Bike and Build, a nonprofit program similar in style to Habitat for Humanity, sends volunteers to areas struck by natural disaster in order to build or rebuild homes. While Habitat works with communities worldwide, Bike and Build is a domestic program that recruits a large number of participants, usually college-aged, to build homes in eight- to nine-week periods and promote the issue of affordable housing.
Most of the money required of all participants is donated to the affordable housing cause, and the rest covers the necessities for the trip. On her Bike and Build web profile used to raise funds for the trip, Appel describes being influenced by the changes she witnessed in her hometown of Silver Spring, Md.

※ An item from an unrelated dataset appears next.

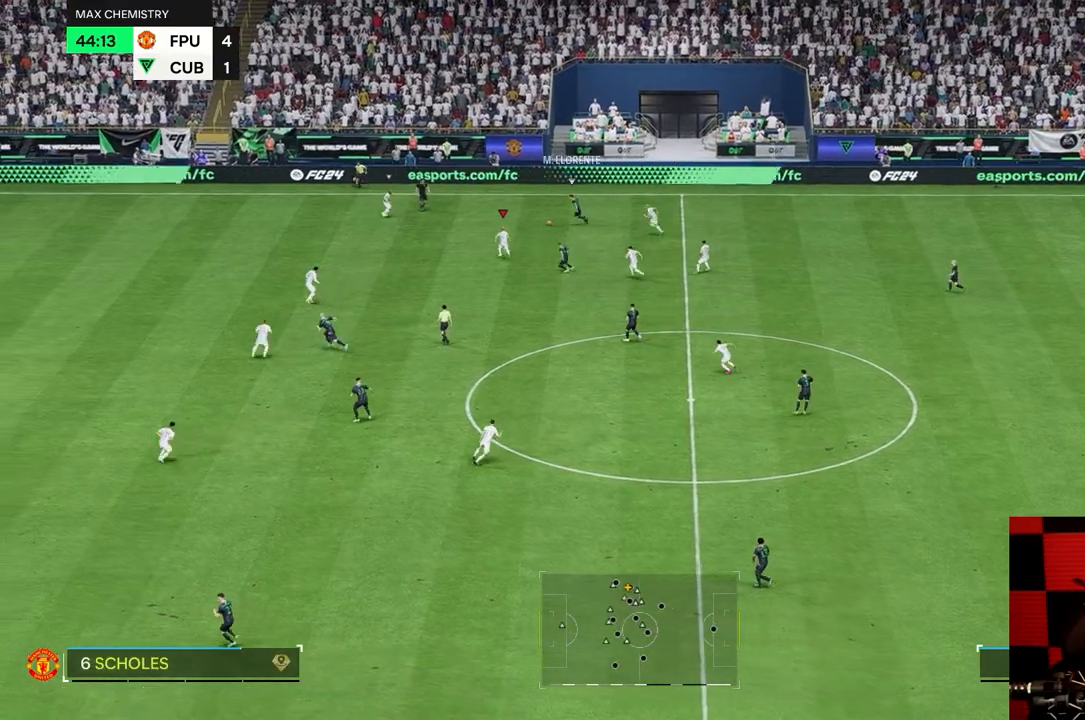
{"buttons": [], "left_stick": "up-left", "right_stick": "center", "events": [[367, "left_stick", "center"], [467, "left_stick", "up-left"]]}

“Growing up in the DC area, I have seen the devastating effects of gentrification, and as a business student I have studied the financial crisis and housing market crash of 2008-2009,” Appel said. “Now more than ever, affordable housing is a palpable issue that society needs to address.”
According to the National Low Income Housing Coalition, there is no county in the U.S. where a person can afford a one-bedroom apartment on a minimum wage salary.
Appel said that participating in a number of other service-oriented projects and programs gave her perspective.
“It’s really humbling, you really learn to appreciate what you have, and I feel really lucky to grow up where I did and have parents that support me,” Appel said. “I want to give back … I could never be satisfied if I wasn’t doing something that was involved giving back to the world.”
From June 11 to the end of August, Bike and Build volunteers start in Providence, R.I. and make stops across the country, ending in San Francisco, Calif. There is no guarantee that participants will be able to shower each night, and cyclists will begin riding at 8 a.m. and must be at their designated location by 4 p.m.
“If there are any landmarks or tourist attractions along the way I can go off and see them, which is great for my wanderlust,” Appel said.
Appel said that involvement is very easy for college students.
“I think a lot of people can relate to the idea of doing something that challenges oneself and goes along with that ‘finding yourself’ crap we’re supposed to do after college,” Appel said.